Photo courtesy of Disability Rights Washington.

Muddy paths instead of sidewalks, unreliable transit that takes hours with connecting buses, and curbs that force wheelchair users out into traffic. These are just some of the barriers to mobility cited in a new report by Disability Rights Washington.

The report’s authors interviewed 125 people with disabilities in Washington State who get around without a car. They concluded, “It's not an exaggeration to say almost everyone we interviewed expressed a sense that their mobility needs are afterthoughts and that they are substantially left out of the processes that shape transportation systems.”

Anna Zivarts directs the Disability Mobility Initiative. She said the two biggest issues people described were a lack of sidewalks and a lack of reliable transit.

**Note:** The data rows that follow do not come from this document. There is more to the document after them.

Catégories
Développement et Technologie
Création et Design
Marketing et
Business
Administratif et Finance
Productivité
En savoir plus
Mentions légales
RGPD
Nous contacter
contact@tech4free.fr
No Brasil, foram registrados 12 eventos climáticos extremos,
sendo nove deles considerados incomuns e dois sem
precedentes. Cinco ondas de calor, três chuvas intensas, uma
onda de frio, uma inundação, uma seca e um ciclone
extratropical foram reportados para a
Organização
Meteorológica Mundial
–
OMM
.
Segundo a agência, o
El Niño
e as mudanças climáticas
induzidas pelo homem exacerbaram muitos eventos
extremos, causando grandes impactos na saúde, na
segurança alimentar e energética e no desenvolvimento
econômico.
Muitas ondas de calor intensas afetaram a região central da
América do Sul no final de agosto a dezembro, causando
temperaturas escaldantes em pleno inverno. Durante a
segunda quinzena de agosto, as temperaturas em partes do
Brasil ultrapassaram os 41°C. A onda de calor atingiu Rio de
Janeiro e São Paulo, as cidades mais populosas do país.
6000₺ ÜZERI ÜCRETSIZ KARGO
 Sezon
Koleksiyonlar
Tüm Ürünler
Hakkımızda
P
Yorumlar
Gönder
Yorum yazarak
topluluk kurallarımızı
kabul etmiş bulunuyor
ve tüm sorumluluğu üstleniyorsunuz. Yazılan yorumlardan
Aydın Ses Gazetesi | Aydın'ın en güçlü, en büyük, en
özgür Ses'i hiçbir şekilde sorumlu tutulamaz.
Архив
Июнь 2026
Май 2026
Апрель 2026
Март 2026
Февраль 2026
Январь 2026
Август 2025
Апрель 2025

“The goal of the initiative is to empower non-drivers — people who are disabled or too old to drive or just don’t have access to a car for whatever reason — to speak up and have our mobility needs met in our state,” she said.

Her group estimates that non-drivers (including children) make up a quarter of the state’s population. Zivarts said they will use the report’s findings to press for more pedestrian and transit improvements that benefit all users. The report includes dozens of recommendations for elected officials and transit providers.

Disability Rights Washington is also asking people who normally drive – especially elected officials — to sign up for a Week Without Driving Oct. 22-29.

Zivarts said participants may be surprised by the effort involved. “One is the planning, like the pre-planning that it takes to get somewhere on transit or walking or rolling,” she said. “Driving directions, you know, Google maps or Apple maps, it’s pretty smooth – you put it in, you go. Transit, it’s not so simple.” The group is offering to partner participants with non-drivers in their communities to provide technical assistance.

Zivarts said another goal behind the report was to gather the expertise of disabled people who use transit full-time, and to help them feel less alone.

“I was talking to someone on Mercer Island – she thinks she’s the only blind person there who wants accessible pedestrian signals, and I’m like, ‘I guarantee there are other low-vision and blind folks on Mercer Island!’ But because folks are often trapped at home, or isolated, or there isn’t a good way to connect across disabilities or across communities, a big part of our goal is to allow people to have that connection and to feel like together we can advocate for this change.”